Esas montañas surgen allí para partir España en dos mitades y ahora se nos antoja que el esfuerzo brutal de atravesarlas fue otra forma de ignorar lo que separa, de querer estar siempre en los dos lados.

Buscó el camino perdido en la desorientación de la fiebre y remontó aquella pendiente a orillas de la carretera para no ser visto por quienes transitaban; eran siempre tropas del ejército que trasladaban víveres, soldados, armamento y todo lo necesario para mantener controlada la tierra conquistada. Inercias de una guerra que, como otras guerras, acaban pero nunca se resuelven. Sólo de vez en cuando pasaba un vehículo civil y nadie podría afirmar que no hubiera sido confiscado. Alegría sabía que todos los que tenían la potestad de desplazarse libremente podían ser sus adversarios. Esto no significaba que los inmóviles, los silenciosos, no fueran sus contrarios, porque ignoraba qué bando debe tomar un soldado que gana una guerra y la pierde al mismo tiempo.

Sin embargo, aun queriendo ocultarse, no se atrevió a alejarse de la carretera, porque temía que le abandonaran las fuerzas necesarias para seguir viviendo y, en ese caso, se tendería en el camino para que le encontraran y le dieran cristiana sepultura o, al menos, no permitieran que sus despojos terminaran alimentando a los lobos y a los perros asilvestrados que merodeaban pacientes esperando el final de aquel peregrinaje. La resurrección de la carne, pensaba, requería cierta pulcritud en los difuntos y a él sólo le quedaba una podredumbre nauseabunda y humillada. Su hedor era tal que resultaba imposible pasar desapercibido a pesar del brezo, la jara, la primavera y el tomillo.
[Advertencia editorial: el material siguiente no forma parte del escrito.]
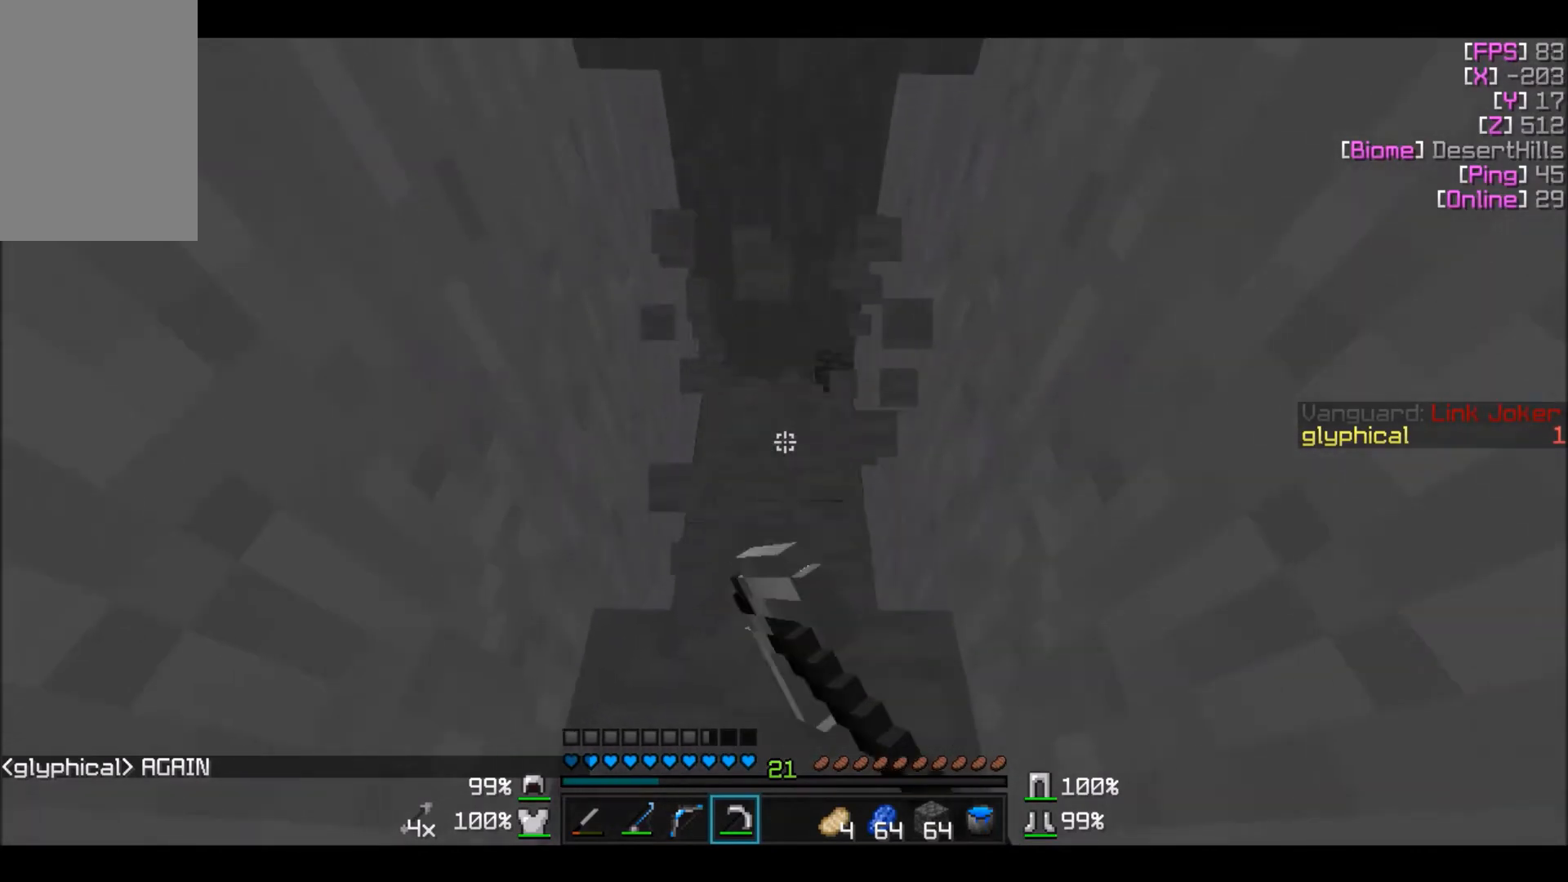
{"keys": ["w"], "mouse": ["left"], "events": []}
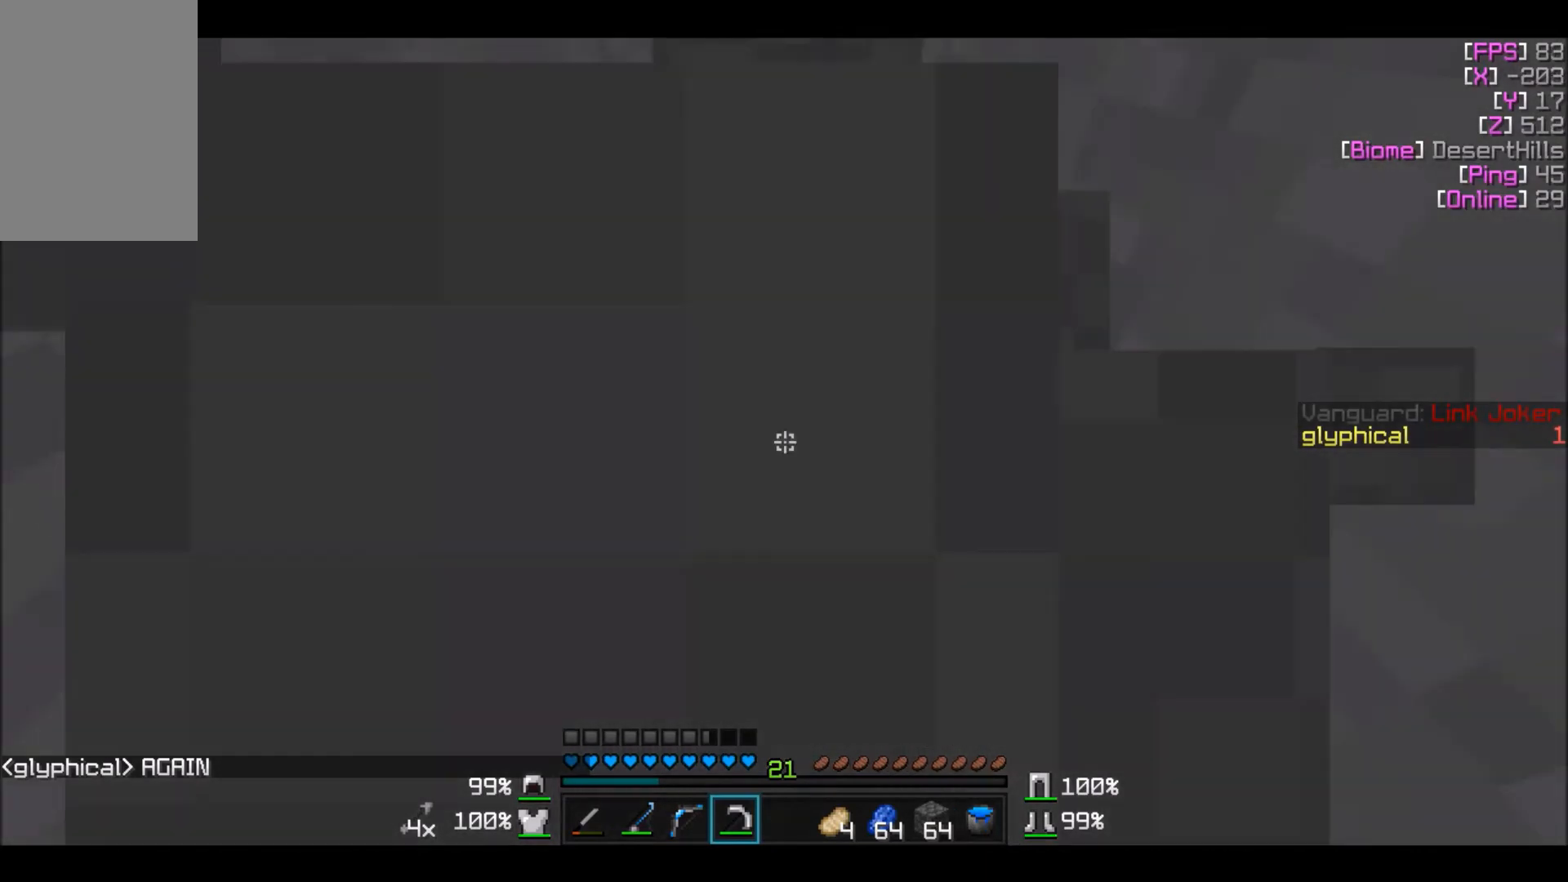
{"keys": ["w"], "mouse": ["left"], "events": []}
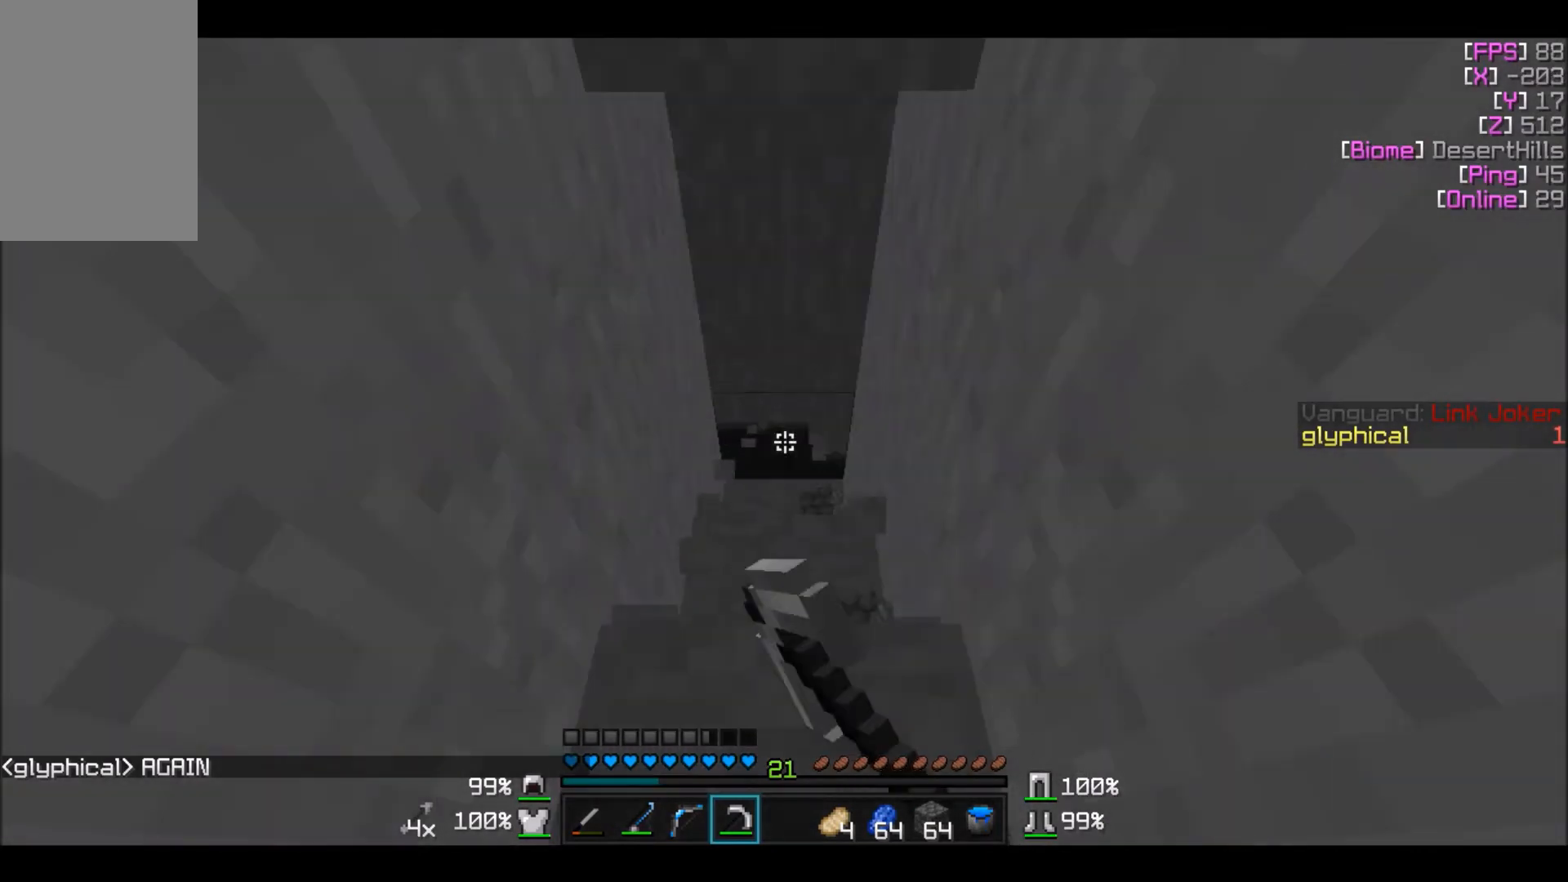
{"keys": ["w"], "mouse": ["left"], "events": []}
Todas estas precauciones retrasaron el camino otros tres días en los que las patatas hervidas y el agua abastecieron el primero, pero después, con el frío de la cumbre, tuvo sólo el talego como prenda de abrigo por las noches y como protector de la calentura de la herida cuando el sol arreciaba al mediodía.

Por fin, llegó a Somosierra, un pueblo de granito y pizarra que necesita el paisaje para ser hermoso. Llegó al atardecer, con un sol oblicuo y denso a sus espaldas que le permitió acercarse a la caseta del fielato donde los guardianes del camino habían instalado sus reales. Allí estaban los soldados del ejército que había ganado la última batalla, con los uniformes, las botas, los tabardos y las armas que él había administrado tantos años. No sintió ni nostalgia ni arrepentimiento, pero sí melancolía.